Just checking in with a quick update. I recently figured out how to create and extract Babylon’s notion of an empty 3D transform. The equivalent in three.js was THREE.Object3D() - it didn’t have any geometry or materials associated with it, it was just an empty transform, kind of like a gizmo object in a 3D editor. Browsing the Babylon source code on GitHub, from what I can gather, I think the equivalent in Babylon is BABYLON.TransformNode(). I was able to assign an individual TransformNode to the spheres in our test scene and then on the Javascript setup side, that allowed me to perform simple operations on the transform using familiar Babylon commands, i.e LeftSphereTransformNode.position.set(x,y,z), LeftSphereTransformNode.scale.set(x,y,z), and LeftSphereTransformNode.rotation.set(x,y,z).

This lets the user-side code be much more flexible, rather than having to hardcode those object parameters in each path tracing shader. The flipside is that in the ever-growing path tracing library shader includes file, I had to create a special sphere-ray intersection routine called UnitSphereIntersect(ray), in which it doesn’t take any scaling (sphere radius), rotation, or translation (sphere position) into account, but rather intersects a ray with an untransformed unit sphere (radius of 1) centered at the origin (0,0,0). One of ray tracing’s greatest abilities is that you can have such a simplified ray-sphere function, but then instead transform the ray by the inverse of the desired sphere object’s transformation. It resembles what we do for 3D scene objects and the camera inverse to correctly display the transformed objects out in the scene.

That’s why I have been working on getting this TransformNode business up and running for for the last few days. Hopefully very soon I’ll have a 2nd (similar room) demo to show the new easy transforming abilities on the end-user’s JS side. I’ll also add the most-encountered general quadrics - unit sphere, cylinder, cone, paraboloid, box, disk, and rectangle. I might or might not include the hyperboloid (hour-glass) and the hyperbolic paraboloid (saddle), as we don’t really come across those very often and they tend to be a little more finnicky mathematically when it comes to analytically intersecting with rays. The torus (doughnut or ring) requires a different approach all together when it comes to finding ray intersections because it is quartic (4 solutions max) as opposed to the easier quadric (2 solutions max) shapes listed above that can be found either geometrically or by the famous old quadratic equation. But eventually I’ll add that too because ring shapes come up more often than hyperbolic paraboloids, ha. :smiley:

Will return soon with some new capabilities for our rendering system!

6 Likes

New demo at the Babylon PathTracing Renderer repo on GitHub!

Transformed Quadric Geometry Demo

Additional keyboard controls for this demo:
R,T,Y keys: place the transform operation into different modes,
R: Rotation mode
T: Translation mode
Y: Scaling mode
(default is R-Rotation mode, when the demo begins)
F/G keys: decrease/increase X value of chosen operation
H/J keys: decrease/increase Y value of chosen operation
K/L keys: decrease/increase Z value of chosen operation

This new demo showcases ray/path tracing’s really useful ability of intersecting unit (radius of 1) quadric shapes, which simplifies the library intersection routines considerably. The shapes are then transformed geometrically by instead transforming the intersecting rays by the inverse matrix of the classical transform operations (rotation, translation, scaling) being done to the shapes.

▶ **Exercises**:
a: Convert everything in the records from the line containing "pose: elev=202.4 azim=310.8" down to the line containing "Dot at: (343, 342)" into a Markdown table with the columns No. and Line, giving each line its own numbered row and leaving out any blank lines.
b: Carry on the forum thread about the Babylon path tracing renderer, picking up after its last sentence.

▶ **Input material**:
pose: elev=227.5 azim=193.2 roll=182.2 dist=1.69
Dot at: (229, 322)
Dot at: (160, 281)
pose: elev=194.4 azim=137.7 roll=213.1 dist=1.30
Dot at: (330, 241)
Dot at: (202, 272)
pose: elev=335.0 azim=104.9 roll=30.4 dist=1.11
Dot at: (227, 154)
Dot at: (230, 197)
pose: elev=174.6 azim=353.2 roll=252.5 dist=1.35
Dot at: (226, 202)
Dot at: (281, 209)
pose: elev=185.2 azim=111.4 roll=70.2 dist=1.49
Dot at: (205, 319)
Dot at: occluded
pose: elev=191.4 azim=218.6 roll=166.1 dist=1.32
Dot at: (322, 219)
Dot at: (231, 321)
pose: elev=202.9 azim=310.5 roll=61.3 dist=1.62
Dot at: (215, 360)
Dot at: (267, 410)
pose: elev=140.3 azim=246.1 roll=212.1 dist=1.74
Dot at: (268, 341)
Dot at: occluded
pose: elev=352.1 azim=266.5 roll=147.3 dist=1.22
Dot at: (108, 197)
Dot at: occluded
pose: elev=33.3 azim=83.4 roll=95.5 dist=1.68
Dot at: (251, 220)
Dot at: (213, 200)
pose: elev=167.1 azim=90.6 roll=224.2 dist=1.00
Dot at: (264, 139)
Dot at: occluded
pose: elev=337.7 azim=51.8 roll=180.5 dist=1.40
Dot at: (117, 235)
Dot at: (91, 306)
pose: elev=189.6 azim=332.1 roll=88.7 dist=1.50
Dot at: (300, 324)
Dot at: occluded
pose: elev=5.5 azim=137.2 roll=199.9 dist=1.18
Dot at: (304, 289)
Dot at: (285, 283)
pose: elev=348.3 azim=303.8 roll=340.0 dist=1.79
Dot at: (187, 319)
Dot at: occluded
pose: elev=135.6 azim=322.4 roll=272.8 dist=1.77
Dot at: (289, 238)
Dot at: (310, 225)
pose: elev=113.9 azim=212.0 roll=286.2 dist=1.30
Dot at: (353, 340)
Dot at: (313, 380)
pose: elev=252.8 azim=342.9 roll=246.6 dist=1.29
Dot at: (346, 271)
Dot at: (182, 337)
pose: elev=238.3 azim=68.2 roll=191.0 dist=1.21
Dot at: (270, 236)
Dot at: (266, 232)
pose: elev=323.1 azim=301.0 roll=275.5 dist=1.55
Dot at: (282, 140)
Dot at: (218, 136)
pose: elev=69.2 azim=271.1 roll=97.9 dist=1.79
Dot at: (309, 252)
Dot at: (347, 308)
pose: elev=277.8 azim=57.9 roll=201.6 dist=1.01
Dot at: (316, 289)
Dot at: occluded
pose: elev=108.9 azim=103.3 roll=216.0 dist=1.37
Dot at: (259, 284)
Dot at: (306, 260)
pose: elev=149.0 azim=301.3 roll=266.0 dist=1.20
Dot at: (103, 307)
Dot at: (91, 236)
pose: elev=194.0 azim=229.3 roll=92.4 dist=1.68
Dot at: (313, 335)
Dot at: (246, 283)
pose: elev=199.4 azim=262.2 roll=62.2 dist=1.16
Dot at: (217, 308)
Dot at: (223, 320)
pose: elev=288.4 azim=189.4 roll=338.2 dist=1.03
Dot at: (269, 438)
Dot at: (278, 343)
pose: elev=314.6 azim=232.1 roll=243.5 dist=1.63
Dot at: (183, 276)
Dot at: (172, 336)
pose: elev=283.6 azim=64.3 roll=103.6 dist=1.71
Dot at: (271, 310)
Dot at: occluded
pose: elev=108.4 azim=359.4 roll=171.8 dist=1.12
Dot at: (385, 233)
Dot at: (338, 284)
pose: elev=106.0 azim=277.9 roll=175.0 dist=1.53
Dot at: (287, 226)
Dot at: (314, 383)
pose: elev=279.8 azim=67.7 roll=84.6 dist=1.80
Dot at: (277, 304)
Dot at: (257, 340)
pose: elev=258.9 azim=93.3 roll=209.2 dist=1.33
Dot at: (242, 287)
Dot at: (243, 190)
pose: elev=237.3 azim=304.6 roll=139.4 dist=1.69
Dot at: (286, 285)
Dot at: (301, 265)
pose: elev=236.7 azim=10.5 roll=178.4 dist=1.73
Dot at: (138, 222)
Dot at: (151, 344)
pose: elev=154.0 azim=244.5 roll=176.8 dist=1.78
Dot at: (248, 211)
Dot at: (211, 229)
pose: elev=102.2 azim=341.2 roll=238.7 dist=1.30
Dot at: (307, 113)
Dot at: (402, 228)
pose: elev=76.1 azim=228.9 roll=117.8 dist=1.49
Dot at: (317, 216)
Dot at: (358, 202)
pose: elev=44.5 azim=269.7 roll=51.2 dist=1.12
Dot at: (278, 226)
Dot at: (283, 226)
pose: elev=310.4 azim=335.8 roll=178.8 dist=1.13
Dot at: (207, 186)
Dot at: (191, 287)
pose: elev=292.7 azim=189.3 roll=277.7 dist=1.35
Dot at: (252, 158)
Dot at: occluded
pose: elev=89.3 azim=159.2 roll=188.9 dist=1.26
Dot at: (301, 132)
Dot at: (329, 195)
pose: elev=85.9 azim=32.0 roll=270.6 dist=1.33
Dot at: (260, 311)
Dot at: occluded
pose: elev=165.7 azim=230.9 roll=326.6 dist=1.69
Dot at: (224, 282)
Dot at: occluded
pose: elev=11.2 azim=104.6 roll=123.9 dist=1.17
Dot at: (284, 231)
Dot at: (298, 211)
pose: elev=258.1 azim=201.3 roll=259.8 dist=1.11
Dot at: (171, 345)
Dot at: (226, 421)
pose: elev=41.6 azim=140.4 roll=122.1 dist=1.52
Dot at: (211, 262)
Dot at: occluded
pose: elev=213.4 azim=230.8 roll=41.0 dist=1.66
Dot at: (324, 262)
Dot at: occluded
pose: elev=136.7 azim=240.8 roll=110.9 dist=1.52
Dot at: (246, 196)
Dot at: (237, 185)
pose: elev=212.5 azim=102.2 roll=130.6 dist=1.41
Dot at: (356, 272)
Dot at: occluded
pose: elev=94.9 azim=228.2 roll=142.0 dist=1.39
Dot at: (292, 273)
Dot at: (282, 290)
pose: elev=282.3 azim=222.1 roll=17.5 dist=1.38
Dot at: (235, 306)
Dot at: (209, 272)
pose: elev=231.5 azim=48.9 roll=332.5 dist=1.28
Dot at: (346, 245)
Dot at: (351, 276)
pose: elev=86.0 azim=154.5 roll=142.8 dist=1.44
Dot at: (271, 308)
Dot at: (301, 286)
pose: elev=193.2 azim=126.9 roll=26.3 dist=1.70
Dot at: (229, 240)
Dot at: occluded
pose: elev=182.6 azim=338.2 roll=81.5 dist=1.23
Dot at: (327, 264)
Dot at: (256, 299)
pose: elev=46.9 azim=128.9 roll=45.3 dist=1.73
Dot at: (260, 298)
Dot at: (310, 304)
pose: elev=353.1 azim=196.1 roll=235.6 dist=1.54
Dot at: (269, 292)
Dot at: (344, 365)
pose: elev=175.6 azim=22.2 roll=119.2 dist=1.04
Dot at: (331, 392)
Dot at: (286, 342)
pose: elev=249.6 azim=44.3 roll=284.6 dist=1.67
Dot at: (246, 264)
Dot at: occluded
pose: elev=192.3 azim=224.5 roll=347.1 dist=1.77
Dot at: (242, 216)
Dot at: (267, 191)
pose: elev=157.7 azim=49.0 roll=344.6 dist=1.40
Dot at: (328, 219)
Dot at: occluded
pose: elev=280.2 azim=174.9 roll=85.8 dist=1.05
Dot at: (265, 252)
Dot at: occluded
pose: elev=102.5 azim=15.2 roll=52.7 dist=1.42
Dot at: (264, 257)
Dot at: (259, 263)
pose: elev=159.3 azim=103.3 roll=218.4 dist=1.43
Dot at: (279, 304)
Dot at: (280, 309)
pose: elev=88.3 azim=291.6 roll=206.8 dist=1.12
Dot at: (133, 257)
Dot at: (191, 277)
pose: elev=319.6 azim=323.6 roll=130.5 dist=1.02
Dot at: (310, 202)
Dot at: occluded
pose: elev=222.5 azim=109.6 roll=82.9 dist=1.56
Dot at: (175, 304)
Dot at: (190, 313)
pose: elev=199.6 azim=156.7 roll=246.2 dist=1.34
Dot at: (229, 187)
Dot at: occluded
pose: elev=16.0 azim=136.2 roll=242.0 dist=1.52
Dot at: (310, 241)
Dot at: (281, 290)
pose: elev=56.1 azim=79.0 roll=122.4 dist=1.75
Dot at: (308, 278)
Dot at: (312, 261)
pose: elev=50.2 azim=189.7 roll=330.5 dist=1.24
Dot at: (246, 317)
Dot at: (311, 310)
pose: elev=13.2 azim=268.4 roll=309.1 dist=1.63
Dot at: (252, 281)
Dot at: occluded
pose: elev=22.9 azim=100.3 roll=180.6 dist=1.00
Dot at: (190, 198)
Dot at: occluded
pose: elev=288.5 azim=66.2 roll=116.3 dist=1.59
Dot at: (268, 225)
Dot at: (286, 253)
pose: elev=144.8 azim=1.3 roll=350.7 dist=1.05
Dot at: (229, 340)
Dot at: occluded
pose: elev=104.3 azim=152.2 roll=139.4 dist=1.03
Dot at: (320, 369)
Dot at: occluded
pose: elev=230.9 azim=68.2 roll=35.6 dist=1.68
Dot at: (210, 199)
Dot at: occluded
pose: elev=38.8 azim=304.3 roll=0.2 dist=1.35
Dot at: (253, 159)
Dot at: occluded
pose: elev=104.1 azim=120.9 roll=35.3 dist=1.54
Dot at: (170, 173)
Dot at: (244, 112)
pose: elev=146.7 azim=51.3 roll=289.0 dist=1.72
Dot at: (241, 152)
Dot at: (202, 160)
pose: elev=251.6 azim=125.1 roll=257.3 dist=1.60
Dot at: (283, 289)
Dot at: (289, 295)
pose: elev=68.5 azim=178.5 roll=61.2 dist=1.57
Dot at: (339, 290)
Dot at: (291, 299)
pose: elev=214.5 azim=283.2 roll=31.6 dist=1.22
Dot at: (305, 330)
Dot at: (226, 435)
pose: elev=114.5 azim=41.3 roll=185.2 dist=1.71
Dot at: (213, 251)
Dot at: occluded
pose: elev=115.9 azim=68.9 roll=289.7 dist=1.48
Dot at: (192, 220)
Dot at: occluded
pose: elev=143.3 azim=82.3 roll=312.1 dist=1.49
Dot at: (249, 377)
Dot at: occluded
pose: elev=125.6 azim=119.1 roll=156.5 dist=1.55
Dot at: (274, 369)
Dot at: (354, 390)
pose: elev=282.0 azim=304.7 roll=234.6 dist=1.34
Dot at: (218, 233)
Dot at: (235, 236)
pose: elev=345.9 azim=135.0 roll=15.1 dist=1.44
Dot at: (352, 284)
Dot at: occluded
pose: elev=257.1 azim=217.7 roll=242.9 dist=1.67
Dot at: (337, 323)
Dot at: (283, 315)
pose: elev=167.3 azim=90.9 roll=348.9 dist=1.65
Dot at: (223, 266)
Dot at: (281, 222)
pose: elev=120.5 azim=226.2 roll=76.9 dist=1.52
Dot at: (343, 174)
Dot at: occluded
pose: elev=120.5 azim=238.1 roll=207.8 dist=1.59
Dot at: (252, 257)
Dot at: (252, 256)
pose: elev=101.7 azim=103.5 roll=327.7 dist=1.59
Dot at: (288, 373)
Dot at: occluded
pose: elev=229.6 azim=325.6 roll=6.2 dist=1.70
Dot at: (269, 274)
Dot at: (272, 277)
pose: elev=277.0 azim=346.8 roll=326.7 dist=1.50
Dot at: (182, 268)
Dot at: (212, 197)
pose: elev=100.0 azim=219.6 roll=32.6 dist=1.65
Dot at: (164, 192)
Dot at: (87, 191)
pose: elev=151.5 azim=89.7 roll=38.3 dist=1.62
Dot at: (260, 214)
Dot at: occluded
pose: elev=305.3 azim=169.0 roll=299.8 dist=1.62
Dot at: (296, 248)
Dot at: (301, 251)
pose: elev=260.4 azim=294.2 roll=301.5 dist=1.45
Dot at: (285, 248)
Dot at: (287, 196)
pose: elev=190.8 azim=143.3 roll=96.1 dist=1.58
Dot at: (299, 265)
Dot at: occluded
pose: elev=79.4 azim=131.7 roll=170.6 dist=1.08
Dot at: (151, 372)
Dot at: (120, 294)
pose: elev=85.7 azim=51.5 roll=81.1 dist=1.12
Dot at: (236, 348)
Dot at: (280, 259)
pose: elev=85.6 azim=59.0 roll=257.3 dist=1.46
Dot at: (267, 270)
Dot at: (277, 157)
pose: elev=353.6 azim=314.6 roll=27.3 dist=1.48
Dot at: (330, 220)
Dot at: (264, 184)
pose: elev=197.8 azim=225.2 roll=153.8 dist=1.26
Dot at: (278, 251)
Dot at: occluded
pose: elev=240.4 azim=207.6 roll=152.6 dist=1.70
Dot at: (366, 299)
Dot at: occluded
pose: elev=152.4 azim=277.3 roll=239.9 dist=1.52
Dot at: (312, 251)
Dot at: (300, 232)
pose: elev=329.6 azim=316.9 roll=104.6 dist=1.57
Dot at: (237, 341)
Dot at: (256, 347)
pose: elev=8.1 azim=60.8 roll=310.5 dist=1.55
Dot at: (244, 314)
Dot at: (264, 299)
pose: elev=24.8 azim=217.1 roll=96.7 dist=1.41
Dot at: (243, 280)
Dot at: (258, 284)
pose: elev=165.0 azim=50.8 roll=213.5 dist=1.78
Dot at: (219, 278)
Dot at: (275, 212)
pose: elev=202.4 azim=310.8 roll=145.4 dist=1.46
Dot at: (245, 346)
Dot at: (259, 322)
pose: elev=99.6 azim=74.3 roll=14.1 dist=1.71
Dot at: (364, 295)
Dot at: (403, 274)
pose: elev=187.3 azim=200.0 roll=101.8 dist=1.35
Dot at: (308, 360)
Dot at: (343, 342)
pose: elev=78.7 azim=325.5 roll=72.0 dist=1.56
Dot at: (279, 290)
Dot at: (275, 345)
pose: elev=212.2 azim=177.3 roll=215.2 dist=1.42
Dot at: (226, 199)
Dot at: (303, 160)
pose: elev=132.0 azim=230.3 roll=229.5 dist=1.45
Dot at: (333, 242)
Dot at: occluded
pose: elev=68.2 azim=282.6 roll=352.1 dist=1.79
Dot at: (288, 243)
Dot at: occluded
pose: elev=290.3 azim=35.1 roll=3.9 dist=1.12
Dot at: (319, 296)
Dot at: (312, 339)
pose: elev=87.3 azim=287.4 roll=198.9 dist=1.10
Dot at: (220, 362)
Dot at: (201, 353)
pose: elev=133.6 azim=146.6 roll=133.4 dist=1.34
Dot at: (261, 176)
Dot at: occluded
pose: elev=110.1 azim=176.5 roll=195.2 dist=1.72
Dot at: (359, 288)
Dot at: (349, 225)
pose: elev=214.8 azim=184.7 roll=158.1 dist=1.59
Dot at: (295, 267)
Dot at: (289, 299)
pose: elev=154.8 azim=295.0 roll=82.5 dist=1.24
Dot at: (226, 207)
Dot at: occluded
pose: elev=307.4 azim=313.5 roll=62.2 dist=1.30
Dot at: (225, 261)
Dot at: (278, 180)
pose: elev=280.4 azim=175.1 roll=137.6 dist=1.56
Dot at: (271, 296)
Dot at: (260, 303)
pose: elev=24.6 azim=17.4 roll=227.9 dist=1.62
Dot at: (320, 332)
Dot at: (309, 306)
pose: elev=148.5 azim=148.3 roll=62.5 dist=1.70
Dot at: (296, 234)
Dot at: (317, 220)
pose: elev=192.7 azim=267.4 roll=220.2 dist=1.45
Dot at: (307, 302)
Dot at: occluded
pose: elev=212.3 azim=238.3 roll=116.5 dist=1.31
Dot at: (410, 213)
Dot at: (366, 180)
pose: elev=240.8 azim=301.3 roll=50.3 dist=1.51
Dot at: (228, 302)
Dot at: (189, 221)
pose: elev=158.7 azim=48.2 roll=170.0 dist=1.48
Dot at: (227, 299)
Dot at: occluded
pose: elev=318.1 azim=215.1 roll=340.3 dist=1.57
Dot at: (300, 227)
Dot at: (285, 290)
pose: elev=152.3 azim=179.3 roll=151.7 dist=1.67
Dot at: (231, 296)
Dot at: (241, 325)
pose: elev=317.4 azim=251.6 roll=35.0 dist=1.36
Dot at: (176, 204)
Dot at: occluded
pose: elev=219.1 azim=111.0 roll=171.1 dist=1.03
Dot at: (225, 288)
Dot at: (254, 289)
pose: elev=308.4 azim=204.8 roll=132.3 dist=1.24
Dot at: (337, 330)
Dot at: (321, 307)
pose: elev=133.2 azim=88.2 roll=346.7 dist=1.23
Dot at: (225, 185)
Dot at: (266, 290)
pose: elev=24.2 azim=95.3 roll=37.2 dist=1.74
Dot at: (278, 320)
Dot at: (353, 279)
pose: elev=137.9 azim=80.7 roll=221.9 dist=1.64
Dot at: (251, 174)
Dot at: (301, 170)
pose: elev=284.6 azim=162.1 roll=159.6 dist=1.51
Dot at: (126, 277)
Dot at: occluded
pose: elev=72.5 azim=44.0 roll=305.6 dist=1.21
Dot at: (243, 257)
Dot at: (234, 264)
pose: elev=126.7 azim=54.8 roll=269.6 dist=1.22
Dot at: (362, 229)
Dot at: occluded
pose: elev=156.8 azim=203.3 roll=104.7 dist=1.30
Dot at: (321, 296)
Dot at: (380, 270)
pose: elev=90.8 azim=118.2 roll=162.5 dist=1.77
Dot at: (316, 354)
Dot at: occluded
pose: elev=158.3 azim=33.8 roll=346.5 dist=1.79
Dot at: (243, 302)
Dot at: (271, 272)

▶ **Task answers**:
a:
| No. | Line |
|---|---|
| 1 | pose: elev=202.4 azim=310.8 roll=145.4 dist=1.46 |
| 2 | Dot at: (245, 346) |
| 3 | Dot at: (259, 322) |
| 4 | pose: elev=99.6 azim=74.3 roll=14.1 dist=1.71 |
| 5 | Dot at: (364, 295) |
| 6 | Dot at: (403, 274) |
| 7 | pose: elev=187.3 azim=200.0 roll=101.8 dist=1.35 |
| 8 | Dot at: (308, 360) |
| 9 | Dot at: (343, 342) |

b:
I have so far implemented the most common shapes - sphere(ellipsoid), cylinder, cone, and paraboloid. Soon I will add disk, rectangle, box, and pyramid/frustum. The cone and pyramid will soon have a ‘k’ parameter that defines the radius of the top opening of the shape. This way we can have truncated cones and truncated pyramids (which are basically frustums, like the ones typically used for perspective cameras).

I have 2 questions for the more seasoned Babylon developers/users out there:
One transformation that I did not find in the Babylon source code is Skew(a.k.a. Shear) operation. This is where you can Shear the Y and Z coordinates of the shape by the X coordinate value, for instance. If Babylon does not have this, would it be beneficial for other developers to add this ability? So in the end, we would have Rotation, Translation, Scaling, and Shearing (Skew) operations available to us.

The second question is relating to UI management for the demos. As I keep adding features/capabilities to our renderer, I want to let the end user be able to control the new parameters in real time. So far, I have added a bunch of Keyboard key checks, which although fast and helpful, are getting kind of clunky and hard to remember. In three.js, the preferred UI library was dat.gui, which adds a clickable/touchable menu interface to the right top portion of the webpage, and has sliders and expanding/collapsing folders and stuff like that. Is there a similar third-party interface library that Babylon.js prefers, or would simply dropping dat.gui into the mix be the way to go?

I’ll be back hopefully soon with more quadric shapes and features in the new demo.
Enjoy!

5 Likes

Excellent work you are doing.

Suggest you ask this again in the Features Request section so that the question is not restricted to just those following this topic.

There is a preference for not a third-party library but one belonging to Babylon.js itself

This has the advantage of also being available in VR environments

2 Likes

@JohnK

Will do on both counts! Thank you for the suggestions. I’ll head over to the feature request area and see if anyone wants to add Shear operation capabilities to Babylon. I understand on the matrix level kind of what’s supposed to happen with the various matrix elements multiplications, but I’m not that comfortable yet with the core Babylon.js typescript math library/matrix source code to add it myself as a PR. But maybe someone who understands the core a little better can tackle it.

I will read up on the Babylon.js in-house GUI that you referred to, thanks! At first glance, this looks like the cleanest and best way forward for showing user-controlled parameters as they are added.

Thanks again!
-Erich

2 Likes

Note that using dat.gui is perfectly doable and may be the easiest thing to do for you as you already have your GUI using dat.gui. Also, note that drop down lists are not supported in Babylon GUI yet, so if you are using them you should probably stick with dat.gui anyway.

2 Likes

@Evgeni_Popov

Thank you for the additional info and advice. I didn’t have any particular allegiance to dat.gui, but it was used all throughout the three.js demos, so I just ended up following their code examples.

I might need drop down menus at some point - I guess I’ll have to take a close look at both solutions and see what would be the easiest option to get something up and running. I’m sort of leaning towards dat.gui, because like you mentioned, I already have experience and code in place with that system.

Thanks to all for the input! :slight_smile:

1 Like

Hello!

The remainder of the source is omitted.